If this portrait sounds a little underwhelming, don’t blame microcredit. The real issue is that we so often underestimate the severity and inertia of global poverty. Natalie Portman may not be right when she says that an end to poverty is “just a mouse click away,” but she’s right to be supportive of a tool that helps soften some of poverty’s worst blows for many millions of desperate ­people.

This paper has sparked a lot of debate, in both the popular press and in the more economic-centric journals. What the study proved to economics-reporter James Surowiecki of the New Yorker is that people in poor countries need to start thinking bigger, not just making more small groceries (that sell the same thing as the small grocery down the street), but investing in small and medium-sized businesses.

In high-income countries, these companies create more than sixty per cent of all jobs, but in the developing world they’re relatively rare, thanks to a lack of institutions able to provide them with the capital they need. It’s easy for really big companies in poor countries to tap the markets for funding, and now, because of microfinance, it’s possible for really small enterprises to get money, too. But the companies in between find it hard. It’s a phenomenon that has been dubbed the “missing middle.”

The question remains, of course, where to get the backers for such firms. He reports that some foundations have belatedly begun filling in that inefficiency in the market. For interested entrepreneurs, you've got homework to do: read his piece and then this piece; this does not constitute a paid advertisement or an endorsement.

2 comments:

Anonymous said...

Your analysis and critique of microfinance in light of the article published in the Wilson Quaterly is well done...from an outsider's perspective.

But tell me something...if the impact of microfinance is to help poor people earn an incremental 50 cents or a dollar a day as even that is an improvement over the past, why are the rich not willing to offer that opportunity to the poor without earning an absurd profit on the transaction? Does it sound right that we are hoping to earn a profit and better our own lives by making the life of the poor just a bit more bearable on a daily basis? Even you you tend to agree with that, the problem really is that this approach would make the poor dependent on the service while maintaining them in poverty.

Africa Flak said...

Thanks for the comment. To tell you the truth, I am a little more optimistic on microcredit than those in the Wilson Quarterly article. As I tried to point out, investigating something like microcredit is nearly impossible at a global level; practices differ by geography. I think most of their criticisms were regarding the more Asian model. For example, interest rates seem to be higher in Asia. And yes, you make another good point: if the interest rates are so onerous, why charge them?

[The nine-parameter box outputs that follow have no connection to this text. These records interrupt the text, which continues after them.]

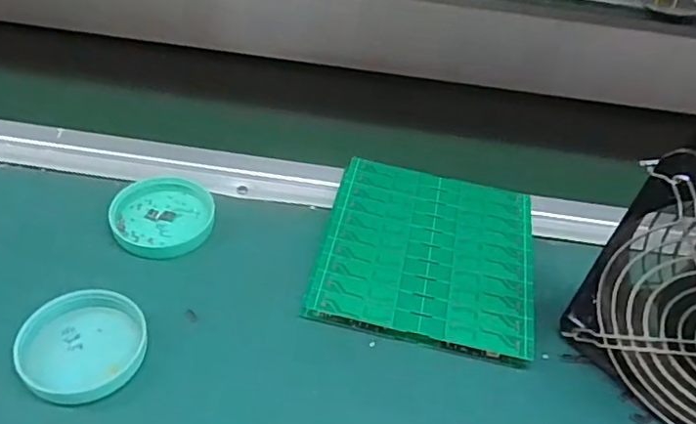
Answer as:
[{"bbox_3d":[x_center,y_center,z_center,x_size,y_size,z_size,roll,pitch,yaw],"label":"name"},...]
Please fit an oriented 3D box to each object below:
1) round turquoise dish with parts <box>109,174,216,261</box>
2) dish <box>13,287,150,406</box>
[{"bbox_3d":[-0.125,0.001,0.394,0.062,0.014,0.064,5,44,-5],"label":"round turquoise dish with parts"},{"bbox_3d":[-0.144,0.071,0.317,0.059,0.018,0.063,5,44,-5],"label":"dish"}]

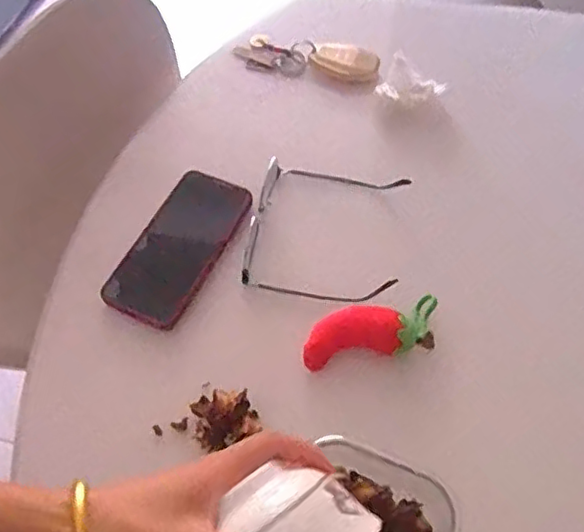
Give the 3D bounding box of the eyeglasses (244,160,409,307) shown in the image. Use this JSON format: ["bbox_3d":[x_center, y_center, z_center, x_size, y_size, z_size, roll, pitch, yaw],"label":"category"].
[{"bbox_3d":[0.035,-0.038,0.610,0.142,0.037,0.155,9,59,9],"label":"eyeglasses"}]

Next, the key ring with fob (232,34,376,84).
[{"bbox_3d":[0.018,-0.246,0.733,0.170,0.020,0.050,13,60,11],"label":"key ring with fob"}]

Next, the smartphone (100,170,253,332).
[{"bbox_3d":[-0.107,-0.021,0.600,0.079,0.006,0.167,21,62,16],"label":"smartphone"}]

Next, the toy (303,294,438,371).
[{"bbox_3d":[0.070,0.057,0.537,0.123,0.027,0.044,-14,59,-5],"label":"toy"}]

However, there are a few implications the come along with microcredit. The first is African banks don’t work. They don’t deal with poor people; they don’t deal with anyone in the informal sector. They charge outrageous interest rates. It costs a fortune to open an account. And remember, most of the banks working in this part of the world come from Africa.

Who has responsibility for reforming the banking sector? Western donors or the World Bank? No. Ultimately that responsibility falls on Africans. So, let’s put the reform in the hands of political leaders who are supposed to regulate businesses and insure their citizens are being treated fairly.

For all the talk in Africa about Western countries messing up the continent through their development schemes, I generally agree. However, there comes a time when African leaders need to clean up their own house. Opening up the banking system so regular people can use it is a perfect start.